:: DATA TO EXAMINE

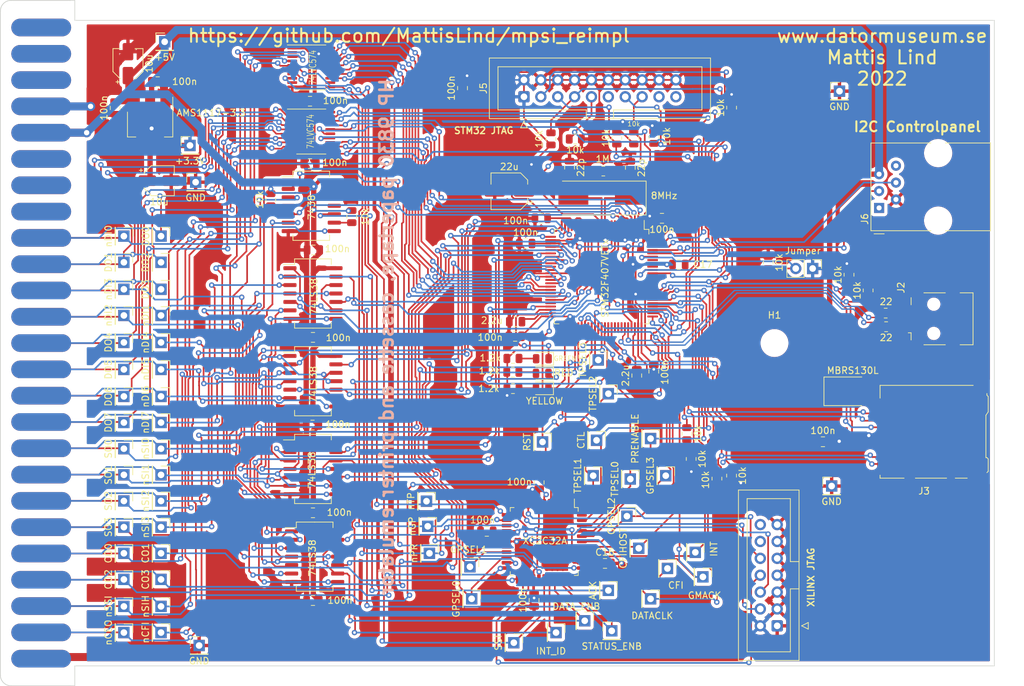
<source format=kicad_pcb>
(kicad_pcb (version 20211014) (generator pcbnew)

  (general
    (thickness 1.6)
  )

  (paper "A4")
  (layers
    (0 "F.Cu" signal)
    (31 "B.Cu" signal)
    (32 "B.Adhes" user "B.Adhesive")
    (33 "F.Adhes" user "F.Adhesive")
    (34 "B.Paste" user)
    (35 "F.Paste" user)
    (36 "B.SilkS" user "B.Silkscreen")
    (37 "F.SilkS" user "F.Silkscreen")
    (38 "B.Mask" user)
    (39 "F.Mask" user)
    (40 "Dwgs.User" user "User.Drawings")
    (41 "Cmts.User" user "User.Comments")
    (42 "Eco1.User" user "User.Eco1")
    (43 "Eco2.User" user "User.Eco2")
    (44 "Edge.Cuts" user)
    (45 "Margin" user)
    (46 "B.CrtYd" user "B.Courtyard")
    (47 "F.CrtYd" user "F.Courtyard")
    (48 "B.Fab" user)
    (49 "F.Fab" user)
    (50 "User.1" user)
    (51 "User.2" user)
    (52 "User.3" user)
    (53 "User.4" user)
    (54 "User.5" user)
    (55 "User.6" user)
    (56 "User.7" user)
    (57 "User.8" user)
    (58 "User.9" user)
  )

  (setup
    (pad_to_mask_clearance 0)
    (pcbplotparams
      (layerselection 0x00010fc_ffffffff)
      (disableapertmacros false)
      (usegerberextensions false)
      (usegerberattributes true)
      (usegerberadvancedattributes true)
      (creategerberjobfile true)
      (svguseinch false)
      (svgprecision 6)
      (excludeedgelayer true)
      (plotframeref false)
      (viasonmask false)
      (mode 1)
      (useauxorigin false)
      (hpglpennumber 1)
      (hpglpenspeed 20)
      (hpglpendiameter 15.000000)
      (dxfpolygonmode true)
      (dxfimperialunits true)
      (dxfusepcbnewfont true)
      (psnegative false)
      (psa4output false)
      (plotreference true)
      (plotvalue true)
      (plotinvisibletext false)
      (sketchpadsonfab false)
      (subtractmaskfromsilk false)
      (outputformat 1)
      (mirror false)
      (drillshape 0)
      (scaleselection 1)
      (outputdirectory "")
    )
  )

  (net 0 "")
  (net 1 "+3V3")
  (net 2 "GND")
  (net 3 "/RST")
  (net 4 "Net-(C4-Pad1)")
  (net 5 "+5V")
  (net 6 "Net-(C9-Pad1)")
  (net 7 "Net-(C10-Pad1)")
  (net 8 "Net-(C11-Pad1)")
  (net 9 "/GREEN")
  (net 10 "Net-(D1-Pad2)")
  (net 11 "/RED")
  (net 12 "Net-(D2-Pad2)")
  (net 13 "/YELLOW")
  (net 14 "Net-(D3-Pad2)")
  (net 15 "Net-(D4-Pad2)")
  (net 16 "unconnected-(J1-Pada1)")
  (net 17 "/nDI0")
  (net 18 "/DO1")
  (net 19 "/nDI3")
  (net 20 "/nDI2")
  (net 21 "/DO4")
  (net 22 "/DO5")
  (net 23 "/DO6")
  (net 24 "/DO7")
  (net 25 "/SO0")
  (net 26 "/SO1")
  (net 27 "/SO2")
  (net 28 "/SO3")
  (net 29 "/CO0")
  (net 30 "/CO2")
  (net 31 "/nSSI")
  (net 32 "/nCEO")
  (net 33 "/DO0")
  (net 34 "/DO2")
  (net 35 "/DO3")
  (net 36 "/nDI1")
  (net 37 "/nDI4")
  (net 38 "/nDI5")
  (net 39 "/nDI6")
  (net 40 "/nDI7")
  (net 41 "/nSI0")
  (net 42 "/nSI1")
  (net 43 "/nSI2")
  (net 44 "/nSI3")
  (net 45 "/CO1")
  (net 46 "/CO3")
  (net 47 "/nSIH")
  (net 48 "/nCFI")
  (net 49 "Net-(J2-Pad2)")
  (net 50 "Net-(J2-Pad3)")
  (net 51 "unconnected-(J2-Pad4)")
  (net 52 "/SDIO_D2")
  (net 53 "/SDIO_D3")
  (net 54 "/SDIO_CMD")
  (net 55 "/SDIO_SCK")
  (net 56 "/SDIO_D0")
  (net 57 "/SDIO_D1")
  (net 58 "unconnected-(J3-Pad9)")
  (net 59 "unconnected-(J3-Pad10)")
  (net 60 "/XILINX_TMS")
  (net 61 "/XILINX_TCK")
  (net 62 "/XILINX_TDO")
  (net 63 "/XILINX_TDI")
  (net 64 "unconnected-(J4-Pad12)")
  (net 65 "unconnected-(J4-Pad14)")
  (net 66 "/TRST")
  (net 67 "/TDI")
  (net 68 "/TMS")
  (net 69 "/TCK")
  (net 70 "unconnected-(J5-Pad11)")
  (net 71 "/TDO")
  (net 72 "unconnected-(J5-Pad17)")
  (net 73 "unconnected-(J5-Pad19)")
  (net 74 "/SDA")
  (net 75 "/SCL")
  (net 76 "Net-(JP1-Pad2)")
  (net 77 "Net-(R1-Pad2)")
  (net 78 "Net-(R2-Pad2)")
  (net 79 "/USB_P")
  (net 80 "/USB_N")
  (net 81 "/GPSEL2")
  (net 82 "/GPSEL3")
  (net 83 "/PRENABLE")
  (net 84 "/TPSEL0")
  (net 85 "/CTL")
  (net 86 "/TPSEL1")
  (net 87 "/TPSEL2")
  (net 88 "/TPSEL3")
  (net 89 "/nTP")
  (net 90 "/nGP")
  (net 91 "/nPR")
  (net 92 "/GPSEL0")
  (net 93 "/CFIHOST")
  (net 94 "/INT")
  (net 95 "/GMACK")
  (net 96 "/CFI")
  (net 97 "/DATACLK")
  (net 98 "/ACK")
  (net 99 "/STATUS_ENB")
  (net 100 "/DATA_ENB")
  (net 101 "/INT_ID")
  (net 102 "/SSI")
  (net 103 "/GPSEL1")
  (net 104 "unconnected-(U1-Pad8)")
  (net 105 "unconnected-(U1-Pad16)")
  (net 106 "unconnected-(U1-Pad18)")
  (net 107 "/STM_DO2")
  (net 108 "/STM_DO3")
  (net 109 "/STM_DO4")
  (net 110 "/STM_DO5")
  (net 111 "/STM_DO6")
  (net 112 "/INT1EN")
  (net 113 "unconnected-(U2-Pad15)")
  (net 114 "/nSTM_SI1")
  (net 115 "/nSTM_SI2")
  (net 116 "/nSTM_SI3")
  (net 117 "/nSTM_DI0")
  (net 118 "/nSTM_DI1")
  (net 119 "/nSTM_DI2")
  (net 120 "/nSTM_DI3")
  (net 121 "/nSTM_DI4")
  (net 122 "/nSTM_DI5")
  (net 123 "/nSTM_DI6")
  (net 124 "/nSTM_DI7")
  (net 125 "/INT8EN")
  (net 126 "/INT9EN")
  (net 127 "unconnected-(U2-Pad35)")
  (net 128 "unconnected-(U2-Pad36)")
  (net 129 "/STM_DO7")
  (net 130 "/STM_SO0")
  (net 131 "/STM_SO1")
  (net 132 "/STM_SO2")
  (net 133 "/STM_SO3")
  (net 134 "/nSTM_PR")
  (net 135 "/nSTM_GP")
  (net 136 "/nSTM_TP")
  (net 137 "unconnected-(U2-Pad46)")
  (net 138 "unconnected-(U2-Pad52)")
  (net 139 "unconnected-(U2-Pad53)")
  (net 140 "unconnected-(U2-Pad54)")
  (net 141 "/INT10EN")
  (net 142 "/INT11EN")
  (net 143 "unconnected-(U2-Pad67)")
  (net 144 "unconnected-(U2-Pad68)")
  (net 145 "unconnected-(U2-Pad69)")
  (net 146 "unconnected-(U2-Pad86)")
  (net 147 "unconnected-(U2-Pad87)")
  (net 148 "unconnected-(U2-Pad88)")
  (net 149 "unconnected-(U2-Pad91)")
  (net 150 "unconnected-(U2-Pad92)")
  (net 151 "unconnected-(U2-Pad93)")
  (net 152 "/STM_DO0")
  (net 153 "/STM_DO1")
  (net 154 "unconnected-(U5-Pad9)")
  (net 155 "unconnected-(U5-Pad12)")
  (net 156 "unconnected-(J6-Pad1)")
  (net 157 "unconnected-(J6-Pad6)")
  (net 158 "unconnected-(U9-Pad11)")
  (net 159 "unconnected-(U9-Pad12)")
  (net 160 "unconnected-(U9-Pad13)")
  (net 161 "unconnected-(J1-Pada25)")
  (net 162 "unconnected-(J1-Pada18)")
  (net 163 "unconnected-(J1-Pada19)")
  (net 164 "unconnected-(J1-Pada20)")
  (net 165 "unconnected-(J1-Pada23)")
  (net 166 "unconnected-(J1-Pada24)")
  (net 167 "unconnected-(J1-Padb18)")
  (net 168 "unconnected-(J1-Padb19)")
  (net 169 "unconnected-(J1-Padb20)")
  (net 170 "unconnected-(J1-Padb23)")
  (net 171 "unconnected-(J1-Padb24)")
  (net 172 "unconnected-(J1-Padb25)")

  (footprint "Connector_PinHeader_2.54mm:PinHeader_1x01_P2.54mm_Vertical" (layer "F.Cu") (at 54.356 105.283 -90))

  (footprint "Resistor_SMD:R_0805_2012Metric" (layer "F.Cu") (at 116.6895 54.7135))

  (footprint "Capacitor_SMD:C_0805_2012Metric" (layer "F.Cu") (at 153.95 100.3 180))

  (footprint "Resistor_SMD:R_0805_2012Metric" (layer "F.Cu") (at 134.125 102.8875 90))

  (footprint "Resistor_SMD:R_0805_2012Metric" (layer "F.Cu") (at 125.49 54.5575 90))

  (footprint "Connector_PinHeader_2.54mm:PinHeader_1x01_P2.54mm_Vertical" (layer "F.Cu") (at 135.89 120.65 -90))

  (footprint "Capacitor_SMD:C_0805_2012Metric" (layer "F.Cu") (at 77.28 71.42 180))

  (footprint "Connector_PinHeader_2.54mm:PinHeader_1x01_P2.54mm_Vertical" (layer "F.Cu") (at 124.46 111.506 -90))

  (footprint "Capacitor_SMD:C_0805_2012Metric" (layer "F.Cu") (at 115.824 58.994 90))

  (footprint "Capacitor_SMD:CP_Elec_4x5.3" (layer "F.Cu") (at 49.383 43.364 90))

  (footprint "Connector_PinHeader_2.54mm:PinHeader_1x01_P2.54mm_Vertical" (layer "F.Cu") (at 130.302 105.41 -90))

  (footprint "Capacitor_SMD:C_0805_2012Metric" (layer "F.Cu") (at 99.7204 47.051 -90))

  (footprint "Capacitor_SMD:C_0805_2012Metric" (layer "F.Cu") (at 103.378 113.792 180))

  (footprint "Capacitor_SMD:CP_Elec_5x4.4" (layer "F.Cu") (at 106.766 62.5875 180))

  (footprint "Connector_PinHeader_2.54mm:PinHeader_1x01_P2.54mm_Vertical" (layer "F.Cu") (at 100.838 119.126 -90))

  (footprint "LED_SMD:LED_0805_2012Metric" (layer "F.Cu") (at 111.7125 90.01 180))

  (footprint "Capacitor_SMD:C_0805_2012Metric" (layer "F.Cu") (at 109.22 70.4615 180))

  (footprint "Connector_PinHeader_2.54mm:PinHeader_1x01_P2.54mm_Vertical" (layer "F.Cu") (at 54.356 77.343 -90))

  (footprint "Crystal:Crystal_SMD_HC49-SD" (layer "F.Cu") (at 120.65 63.6035 180))

  (footprint "Connector_PinHeader_2.54mm:PinHeader_1x01_P2.54mm_Vertical" (layer "F.Cu") (at 54.356 109.22 -90))

  (footprint "Package_SO:SO-14_5.3x10.2mm_P1.27mm" (layer "F.Cu") (at 76.962 64.77))

  (footprint "Connector_PinHeader_2.54mm:PinHeader_1x01_P2.54mm_Vertical" (layer "F.Cu") (at 128.016 123.952 -90))

  (footprint "Connector_RJ:RJ12_Amphenol_54601" (layer "F.Cu") (at 162.4 65.09 90))

  (footprint "MountingHole:MountingHole_3.2mm_M3" (layer "F.Cu") (at 146.66 85.44))

  (footprint "Connector_PinHeader_2.54mm:PinHeader_1x01_P2.54mm_Vertical" (layer "F.Cu") (at 48.768 125.095 -90))

  (footprint "Connector_PinHeader_2.54mm:PinHeader_1x01_P2.54mm_Vertical" (layer "F.Cu") (at 126.238 116.332 -90))

  (footprint "Connector_PinHeader_2.54mm:PinHeader_1x01_P2.54mm_Vertical" (layer "F.Cu") (at 156.44 47.51))

  (footprint "Connector_PinHeader_2.54mm:PinHeader_1x01_P2.54mm_Vertical" (layer "F.Cu") (at 124.968 105.918 -90))

  (footprint "Package_QFP:LQFP-100_14x14mm_P0.5mm" (layer "F.Cu") (at 120.65 75.438 -90))

  (footprint "Connector_PinHeader_2.54mm:PinHeader_1x01_P2.54mm_Vertical" (layer "F.Cu") (at 130.556 119.38 -90))

  (footprint "Connector_PinHeader_2.54mm:PinHeader_1x01_P2.54mm_Vertical" (layer "F.Cu") (at 111.76 100.33 -90))

  (footprint "Connector_PinHeader_2.54mm:PinHeader_1x01_P2.54mm_Vertical" (layer "F.Cu") (at 122.174 128.778))

  (footprint "Connector_PinHeader_2.54mm:PinHeader_1x01_P2.54mm_Vertical" (layer "F.Cu") (at 54.356 113.157 -90))

  (footprint "Connector_PinHeader_2.54mm:PinHeader_1x01_P2.54mm_Vertical" (layer "F.Cu") (at 48.768 89.408 -90))

  (footprint "Capacitor_SMD:C_0805_2012Metric" (layer "F.Cu") (at 125.94 90.33 -90))

  (footprint "LED_SMD:LED_0805_2012Metric" (layer "F.Cu") (at 111.7325 87.8 180))

  (footprint "Capacitor_SMD:C_0805_2012Metric" (layer "F.Cu") (at 129.728 66.6515))

  (footprint "Capacitor_SMD:C_0805_2012Metric" (layer "F.Cu") (at 76.774 49.022 180))

  (footprint "Connector_PinHeader_2.54mm:PinHeader_1x01_P2.54mm_Vertical" (layer "F.Cu") (at 48.768 129.032 -90))

  (footprint "Connector_PinHeader_2.54mm:PinHeader_1x01_P2.54mm_Vertical" (layer "F.Cu") (at 48.768 77.343 -90))

  (footprint "Resistor_SMD:R_0805_2012Metric" (layer "F.Cu") (at 120.904 59.5395))

  (footprint "Connector_Card:microSD_HC_Hirose_DM3AT-SF-PEJM5" (layer "F.Cu") (at 170.434 98.806 90))

  (footprint "Connector_PinHeader_2.54mm:PinHeader_1x02_P2.54mm_Vertical" (layer "F.Cu") (at 152.4 74.21 -90))

  (footprint "Capacitor_SMD:C_0805_2012Metric" (layer "F.Cu") (at 53.853 46.084))

  (footprint "Capacitor_SMD:C_0805_2012Metric" (layer "F.Cu") (at 124.968 59.0315 90))

  (footprint "Capacitor_SMD:C_0805_2012Metric" (layer "F.Cu") (at 77.216 84.582 180))

  (footprint "Connector_PinHeader_2.54mm:PinHeader_1x01_P2.54mm_Vertical" (layer "F.Cu")
    (tedit 59FED5CC) (tstamp 5b785e57-bf53-45ee-b9c8-48ac40676f4e)
    (at 155.26 106.97)
    (descr "Through hole straight pin header, 1x01, 2.54mm pitch, single row")
    (tags "Through hole pin header THT 1x01 2.54mm single row")
    (property "Sheetfile" "MPSIBOARD.kicad_sch")
    (property "Sheetname" "")
    (path "/3428b7b8-c7ff-4473-95d4-cbdf5c4cc079")
    (attr through_hole)
    (fp_text reference "TP60" (at 0 -2.33) (layer "F.SilkS") hide
      (effects (font (size 1 1) (thickness 0.15)))
      (tstamp 4121fb28-a9b1-4d79-a94e-44a9d7499a07)
    )
    (fp_text value "GND" (at 0 2.33) (layer "F.SilkS")
      (effects (font (size 1 1) (thickness 0.15)))
      (tstamp a9be49d8-350c-4a13-bba0-9b9d3764ea6e)
    )
    (fp_text user "${REFERENCE}" (at 0 0 90) (layer "F.Fab")
      (effects (font (size 1 1) (thickness 0.15)))
      (tstamp 40bce57a-acea-49b4-88d6-d383ddabcc7d)
    )
    (fp_line (start -1.33 -1.33) (end 0 -1.33) (layer "F.SilkS") (width 0.12) (tstamp 3edc8f02-49f4-4862-92a0-ebf06d37d7c7))
    (fp_line (start -1.33 1.27) (end -1.33 1.33) (layer "F.SilkS") (width 0.12) (tstamp 8c4880b7-c8d4-4262-af6b-0f6844813b56))
    (fp_line (start 1.33 1.27) (end 1.33 1.33) (layer "F.SilkS") (width 0.12) (tstamp 96e3deae-d9f8-4dd6-a212-c55a20b766d8))
    (fp_line (start -1.33 1.27) (end 1.33 1.27) (layer "F.SilkS") (width 0.12) (tstamp 982ba1d0-db84-4993-bbe0-82e8d31a98d3))
    (fp_line (start -1.33 1.33) (end 1.33 1.33) (layer "F.SilkS") (width 0.12) (tstamp 9bc7d1dd-2849-4d20-93fc-138d98af54b9))
    (fp_line (start -1.33 0) (end -1.33 -1.33) (layer "F.SilkS") (width 0.12) (tstamp a062ef43-9e45-439a-906e-a42e2766d643))
    (fp_line (start 1.8 -1.8) (end -1.8 -1.8) (layer "F.CrtYd") (width 0.05) (tstamp 0bcc9c28-4114-4c97-ac5d-43a57f65904a))
    (fp_line (start 1.8 1.8) (end 1.8 -1.8) (layer "F.CrtYd") (width 0.05) (tstamp 68da03c0-e99b-4ba7-87dc-a6c27b9652ab))
    (fp_line (start -1.8 -1.8) (end -1.8 1.8) (layer "F.CrtYd") (width 0.05) (tstamp 74af739d-6a5b-4144-9bc9-d8ac3659d2be))
    (fp_line (start -1.8 1.8) (end 1.8 1.8) (layer "F.CrtYd") (width 0.05) (tstamp cb9a6470-78af-4f3d-b815-75152a516fcb))
    (fp_line (start 1.27 -1.27) (end 1.27 1.27) (layer "F.Fab") (width 0.1) (tstamp 5fea225b-d4cc-4271-a68c-44f578d03a79))
    (fp_line (start -1.27 -0.635) (end -0.635 -1.27) (layer "F.Fab") (width 0.1) (tstamp 6373c2ed-89ea-419e-b29a-0feb2dbce52a))
    (fp_line (start 1.27 1.27) (end -1.27 1.27) (layer "F.Fab") (width 0.1
... [2157201 chars truncated]
</source>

::::

- **WHAT YOU SHOULD DO**
Among the entries above, say how many lines hold the word "Silkscreen". No other words belong in the answer.

- **OUTPUT FOR THIS TASK**
2